Just one more on 3667, if I may. Just thinking about the broader kind of market dynamics in dermatomyositis. Just thinking about how that plays out because I think we've got Ultomiris in Phase III, albeit not reading out until 2024 and the same think we've got an IG study coming from CSL also in the indication. So I'm just wondering where you see kind of TYK2 is fitting in within the treatment paradigm? And then just if you could give us any potential in terms of the size of the indication in terms of kind of total revenue size?

So maybe I'll tackle the first part and then, Michele, maybe you take on the second one, around the commercial element. When we evaluated the space, we see a large unmet medical need. Currently, what's approved in the market is IV, there's no oral treatment. And we believe that the mechanism of action for TYK2 inhibitor, particularly with clear effects on inhibiting interferon alpha pathways should give us a very good likelihood of success in that space. I think commenting on other competitors who are moving into Phase III, we haven't really seen a very convincing Phase II data. So sometimes companies take risk and move straight into larger indications. And we'll remain to see whether this is going to provide the right risk-benefit profile at the end of these studies. But the studies that we had available and we looked at with positive data in terms of clinical efficacy that we can compare to, we don't think that we would be at a disadvantage and we think we have a very good likelihood of success there. We have to run the study. And at the end of it, see if we have a positive risk-benefit profile but that's the first step that we need to do and then we will take it from there. And I'll pass it on to Michele for the commercial end.

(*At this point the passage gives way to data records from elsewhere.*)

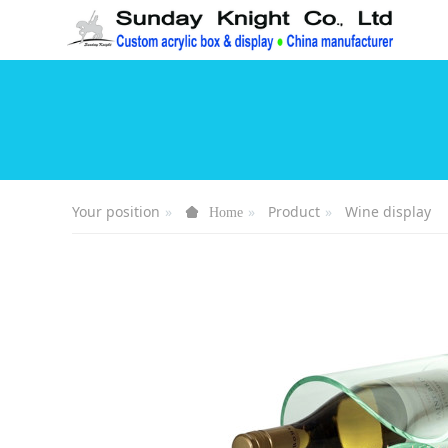
Your position
Product
Wine display
Home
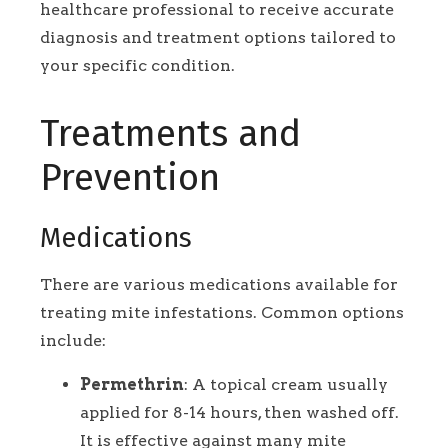
healthcare professional to receive accurate
diagnosis and treatment options tailored to
your specific condition.
Treatments and
Prevention
Medications
There are various medications available for
treating mite infestations. Common options
include:
Permethrin
: A topical cream usually
applied for 8-14 hours, then washed off.
It is effective against many mite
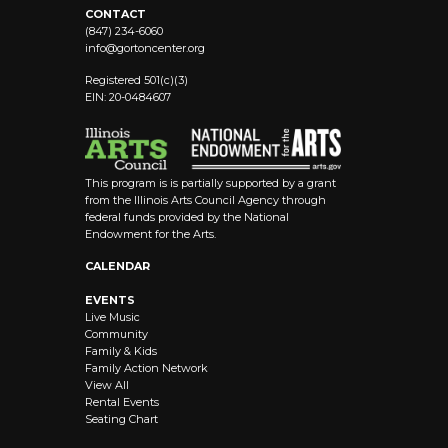
CONTACT
(847) 234-6060
info@
gortoncenter.org
Registered 501(c)(3)
EIN: 20-0484607
This program is is partially supported by a grant
from the Illinois Arts Council Agency through
federal funds provided by the National
Endowment for the Arts.
CALENDAR
EVENTS
Live Music
Community
Family & Kids
Family Action Network
View All
Rental Events
Seating Chart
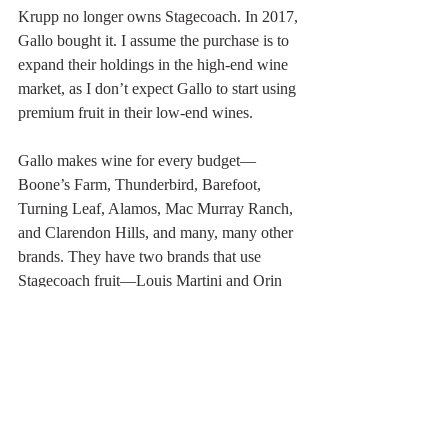
Krupp no longer owns Stagecoach. In 2017, 
Gallo bought it. I assume the purchase is to 
expand their holdings in the high-end wine 
market, as I don’t expect Gallo to start using 
premium fruit in their low-end wines. 
Gallo makes wine for every budget—
Boone’s Farm, Thunderbird, Barefoot, 
Turning Leaf, Alamos, Mac Murray Ranch, 
and Clarendon Hills, and many, many other 
brands. They have two brands that use 
Stagecoach fruit—Louis Martini and Orin 
Swift. Thunderbird wine costs about $7.00 
per bottle whereas the Orin Swift 2017 
Bordeaux blend will set you back $70. 
Atlas Peak has other growers on the 
mountain and a few wineries that allow 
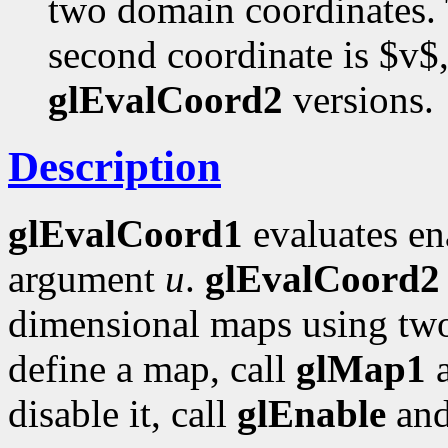
two domain coordinates. T
second coordinate is $v$,
glEvalCoord2
versions.
Description
glEvalCoord1
evaluates en
argument
u
.
glEvalCoord2
dimensional maps using tw
define a map, call
glMap1
disable it, call
glEnable
an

Yes. So this is an area of high unmet need, as Walid indicated. So also the current standard of care is quite limited. So that offers some interesting price possibilities. I would say that now having a plan for the timing of this launch might be a bit early. But what I can say about that is that, that's an area to fully build. So there is a high value high potential for market actually building with all the diagnose and treatment rate to be set and also to have the follow-up of the existing drugs which are not customer friend -- patient-friendly as well in terms of use. So also the oral component will play a big role into that. We need to have a further view then on the profile and the competition there to come with more solid numbers that be able to share.

I will now hand the call back over to Sofie for closing remarks.

Thanks very much. That's all what we had time for today's call. Please feel free to reach out to the IR team if you still have questions and we hope to welcome you at our R&D update on October 5 which we will have in New York as an in-person event. Thank you all for participating and have a great rest of your day.

Thank you. This concludes today's conference call. Thank you for participating. You may now disconnect.